HOUSTON – Officials with the Texas Department of State Health Services anticipate receiving 460,000 vials of the Moderna vaccine next week and plan to use this vaccine to cover rural areas and smaller healthcare providers.
“They are absolutely at the end of their rope in most regions of Texas,” said John Henderson, president and CEO of the Texas Organization of Rural and Community Hospitals. “Most of rural Texas is at capacity and can’t expand, and it’s not as much about space as it is staff and equipment. They just don’t have that capacity.”
Henderson agrees the Moderna vaccine is a perfect fit for rural Texas. This vaccine doesn’t have to be stored at ultra-cold temperatures like the Pfizer vaccine. The Moderna vaccine can survive in refrigerated settings for up to 30 days. Plus, the Moderna vaccine can be shipped in smaller quantities.
“It’s in packets of 100, instead of 975 with the Pfizer vaccine,” Henderson said.
Texas health officials reported the more than 224,000 vials of Pfizer vaccine were received this week have been delivered to 110 hospitals in 34-counties.
The state hopes more than 1,000 healthcare providers will get the vaccine next week between both Moderna and Pfizer vaccines. A key FDA panel recommended the Moderna vaccine be granted emergency authorization use Thursday. The full FDA will make a decision by the weekend as to whether it will allow the Moderna vaccine to be used.
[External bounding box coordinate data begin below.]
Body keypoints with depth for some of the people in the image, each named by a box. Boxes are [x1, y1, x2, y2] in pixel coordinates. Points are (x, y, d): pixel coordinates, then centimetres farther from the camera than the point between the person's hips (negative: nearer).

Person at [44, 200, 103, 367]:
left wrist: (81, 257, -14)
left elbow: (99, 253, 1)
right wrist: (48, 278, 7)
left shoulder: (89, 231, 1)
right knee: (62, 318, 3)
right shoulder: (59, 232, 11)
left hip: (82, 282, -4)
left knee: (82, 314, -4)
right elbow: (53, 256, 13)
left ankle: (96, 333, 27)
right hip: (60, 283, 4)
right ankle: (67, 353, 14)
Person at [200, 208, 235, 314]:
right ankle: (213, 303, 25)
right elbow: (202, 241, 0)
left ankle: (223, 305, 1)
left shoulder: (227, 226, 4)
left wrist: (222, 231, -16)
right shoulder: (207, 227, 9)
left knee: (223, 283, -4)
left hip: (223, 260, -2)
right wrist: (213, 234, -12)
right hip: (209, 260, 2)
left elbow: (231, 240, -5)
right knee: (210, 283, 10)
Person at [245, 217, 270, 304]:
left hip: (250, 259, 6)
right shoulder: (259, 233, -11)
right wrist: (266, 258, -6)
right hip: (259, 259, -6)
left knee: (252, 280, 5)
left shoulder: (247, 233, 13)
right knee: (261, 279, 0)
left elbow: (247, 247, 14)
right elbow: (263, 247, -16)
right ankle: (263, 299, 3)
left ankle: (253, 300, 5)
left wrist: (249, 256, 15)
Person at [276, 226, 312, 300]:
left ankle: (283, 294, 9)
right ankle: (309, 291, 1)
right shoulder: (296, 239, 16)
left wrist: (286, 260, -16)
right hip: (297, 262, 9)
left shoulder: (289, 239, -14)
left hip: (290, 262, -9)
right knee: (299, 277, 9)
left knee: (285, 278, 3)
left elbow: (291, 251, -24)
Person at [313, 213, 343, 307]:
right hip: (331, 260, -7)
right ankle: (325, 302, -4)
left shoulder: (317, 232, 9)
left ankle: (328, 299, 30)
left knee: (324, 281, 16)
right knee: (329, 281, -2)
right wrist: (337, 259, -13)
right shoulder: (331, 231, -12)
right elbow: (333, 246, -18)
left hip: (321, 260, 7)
Gov. Greg Abbott said the state remains on track to vaccinate more than 1 million healthcare workers by the end of December.
“Texas has a distribution system in place to make sure we’re stepping up and doing everything we can to save lives,” Abbott said.
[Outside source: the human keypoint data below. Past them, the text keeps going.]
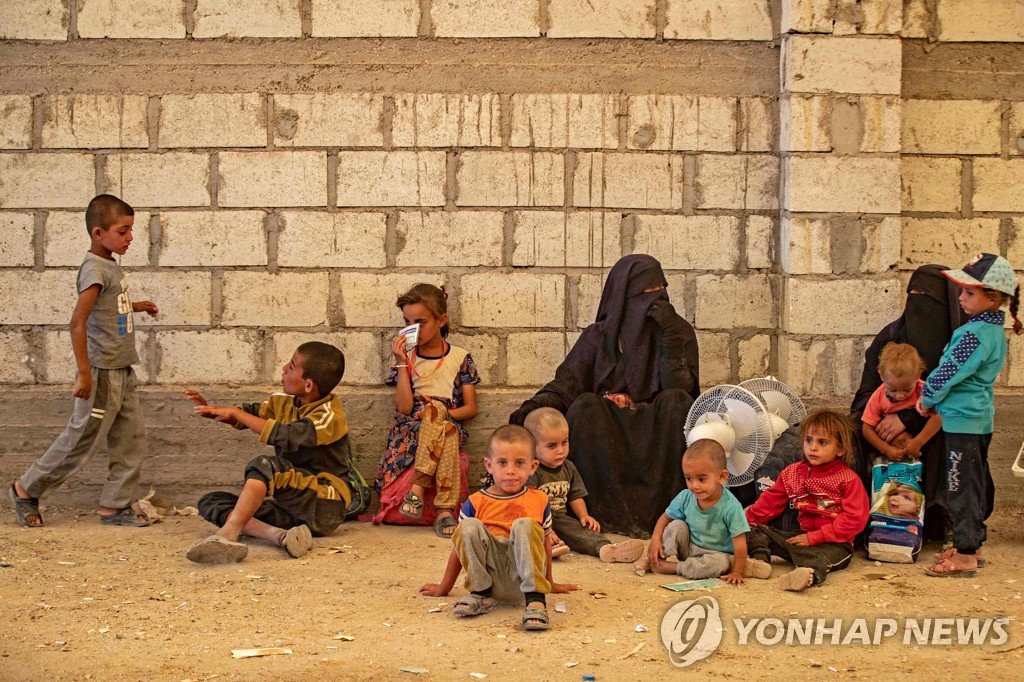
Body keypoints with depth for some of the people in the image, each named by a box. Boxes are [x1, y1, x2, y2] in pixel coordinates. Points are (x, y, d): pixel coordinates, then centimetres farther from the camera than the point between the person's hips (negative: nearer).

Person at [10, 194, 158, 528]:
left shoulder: (111, 266, 10)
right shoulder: (95, 270, -19)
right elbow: (78, 320, -26)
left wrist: (135, 306, 22)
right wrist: (84, 373, -28)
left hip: (122, 372, 9)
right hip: (102, 374, -9)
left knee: (132, 440, 9)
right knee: (82, 440, 1)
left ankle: (116, 505, 16)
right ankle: (27, 489, 17)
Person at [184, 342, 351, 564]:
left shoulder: (329, 416, -15)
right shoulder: (283, 402, 11)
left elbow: (286, 436, -30)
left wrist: (236, 414, -22)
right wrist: (210, 410, 0)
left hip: (323, 506, -9)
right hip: (290, 507, 9)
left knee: (265, 465, -32)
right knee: (209, 502, -3)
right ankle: (279, 535, -28)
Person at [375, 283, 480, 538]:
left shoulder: (460, 358, 10)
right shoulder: (406, 358, 11)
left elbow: (471, 408, 5)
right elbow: (404, 407, -3)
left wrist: (438, 414, -12)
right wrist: (402, 364, -6)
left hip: (450, 426, 0)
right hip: (409, 430, 0)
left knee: (436, 409, -36)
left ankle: (418, 487, -37)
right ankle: (445, 508, -40)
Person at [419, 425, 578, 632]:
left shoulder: (539, 501, 10)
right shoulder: (476, 503, 6)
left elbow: (545, 543, 22)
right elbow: (460, 546, 13)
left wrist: (549, 583, 32)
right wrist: (444, 588, 18)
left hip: (522, 579, 0)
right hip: (489, 574, 0)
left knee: (525, 525, -27)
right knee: (469, 527, -23)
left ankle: (535, 600, -33)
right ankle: (480, 594, -14)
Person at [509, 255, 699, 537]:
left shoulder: (678, 331, 5)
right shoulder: (598, 336, 7)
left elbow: (681, 387, -9)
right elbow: (566, 383, -4)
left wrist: (670, 336, -18)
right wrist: (535, 405, -24)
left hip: (658, 433, 0)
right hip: (608, 427, 1)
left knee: (677, 400, -30)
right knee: (585, 405, -29)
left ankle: (662, 511, -28)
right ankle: (613, 515, -32)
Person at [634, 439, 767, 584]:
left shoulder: (730, 507, -28)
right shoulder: (685, 498, -13)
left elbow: (740, 542, -25)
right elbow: (666, 518, 2)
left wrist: (737, 572, -25)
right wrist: (655, 539, -14)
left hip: (717, 554, -4)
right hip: (688, 548, 4)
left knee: (720, 563, -35)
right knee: (676, 526, -18)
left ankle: (670, 567, -27)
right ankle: (656, 559, -13)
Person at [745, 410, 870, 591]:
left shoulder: (849, 479, -5)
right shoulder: (793, 473, 13)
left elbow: (854, 519, -13)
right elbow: (770, 502, 18)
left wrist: (814, 537, -18)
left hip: (835, 544, -7)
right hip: (801, 536, 7)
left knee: (816, 557, -42)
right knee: (755, 532, -7)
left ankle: (809, 575, -72)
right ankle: (759, 560, -34)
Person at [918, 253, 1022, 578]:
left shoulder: (974, 334, -21)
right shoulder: (995, 331, 10)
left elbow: (949, 372, -17)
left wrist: (928, 399, -1)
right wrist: (933, 398, 13)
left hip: (962, 419, -10)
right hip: (981, 417, 10)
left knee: (962, 487, -6)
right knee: (978, 483, 17)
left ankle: (965, 556, -3)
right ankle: (973, 543, 27)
Henderson said those shipments can’t come fast enough to rural Texas where the loss of even one healthcare worker can be devastating.
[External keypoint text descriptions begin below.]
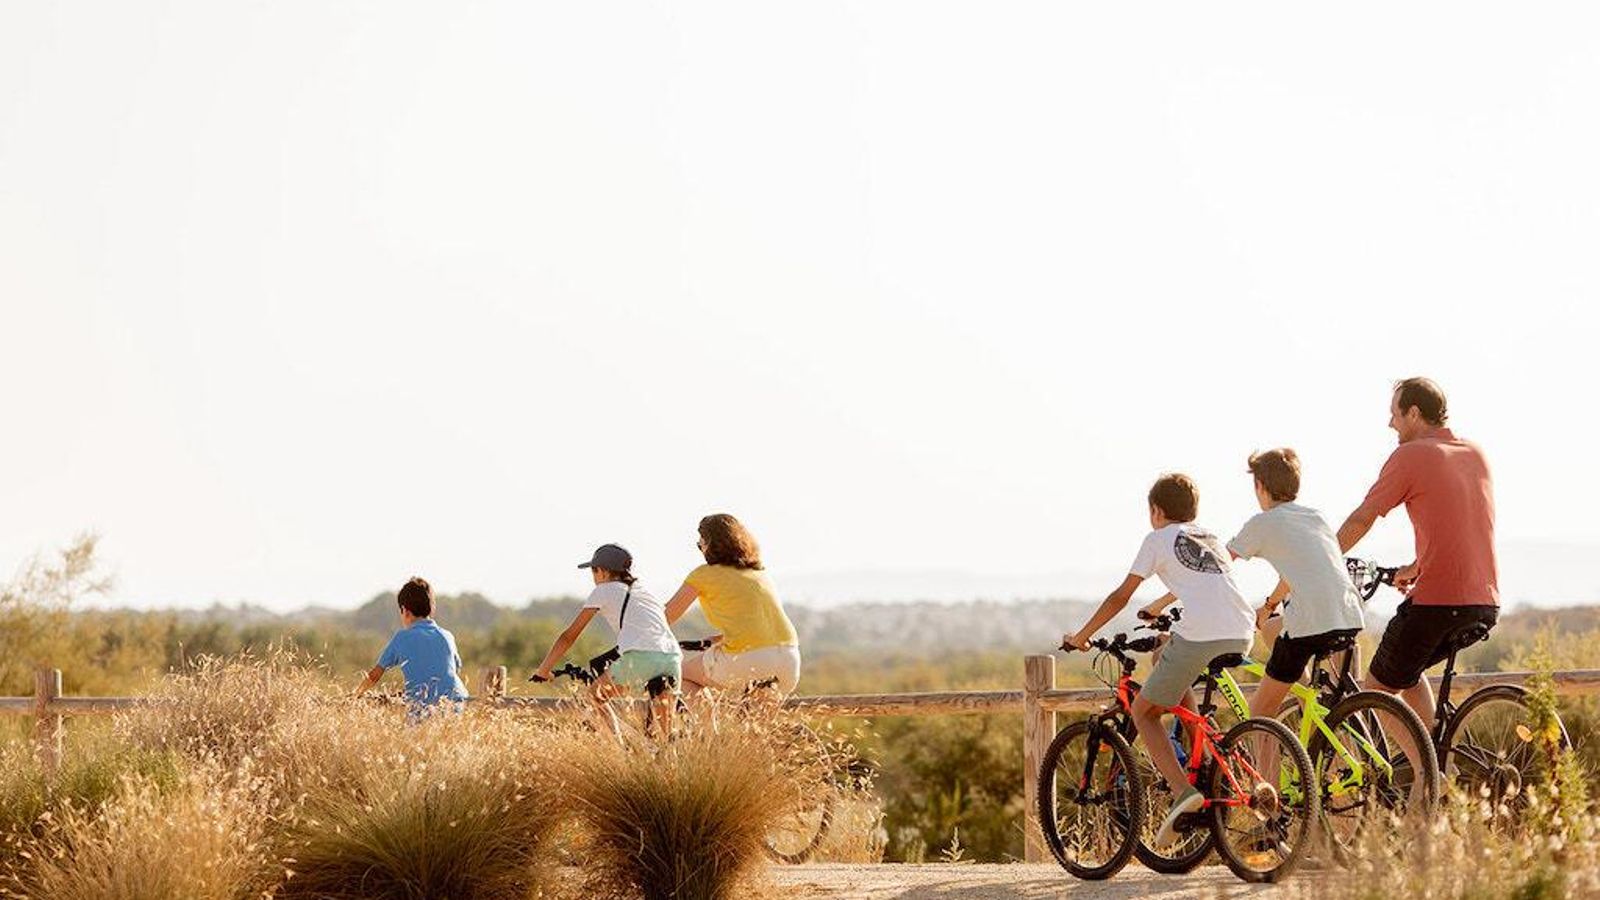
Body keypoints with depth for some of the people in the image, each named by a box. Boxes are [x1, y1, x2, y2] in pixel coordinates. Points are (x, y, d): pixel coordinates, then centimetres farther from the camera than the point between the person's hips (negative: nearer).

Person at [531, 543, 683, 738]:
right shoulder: (646, 592, 32)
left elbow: (569, 636, 21)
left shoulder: (604, 591, 17)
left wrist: (542, 672, 30)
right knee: (664, 733, 15)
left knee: (596, 693, 21)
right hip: (673, 659, 5)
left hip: (640, 657, -5)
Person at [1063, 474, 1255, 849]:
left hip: (1199, 635, -6)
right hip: (1241, 636, 6)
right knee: (1175, 688, 34)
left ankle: (1183, 792, -11)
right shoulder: (1210, 537, 30)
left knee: (1143, 711, 10)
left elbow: (1121, 596, 10)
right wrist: (1158, 607, 63)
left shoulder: (1158, 539, 12)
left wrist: (1081, 636, 21)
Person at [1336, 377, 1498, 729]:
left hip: (1436, 602, -7)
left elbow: (1362, 519, -4)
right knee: (1408, 670, 28)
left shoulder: (1410, 456, -6)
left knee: (1378, 688, 8)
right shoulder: (1476, 455, 15)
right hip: (1486, 604, 7)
“If you lose a rural ER physician or a couple of nurses or a respiratory therapist to COVID or quarantine, you’re in a staffing crisis,” Henderson said.
State health officials said some of the Pfizer vaccines coming to Texas next week will be held back as part of a federal program to vaccinate nursing home residents and staff.
That plan involves a partnership with Walgreen’s and CVS to vaccinate these individuals. Texas expects to begin vaccinating nursing home residents and staff the week after Christmas.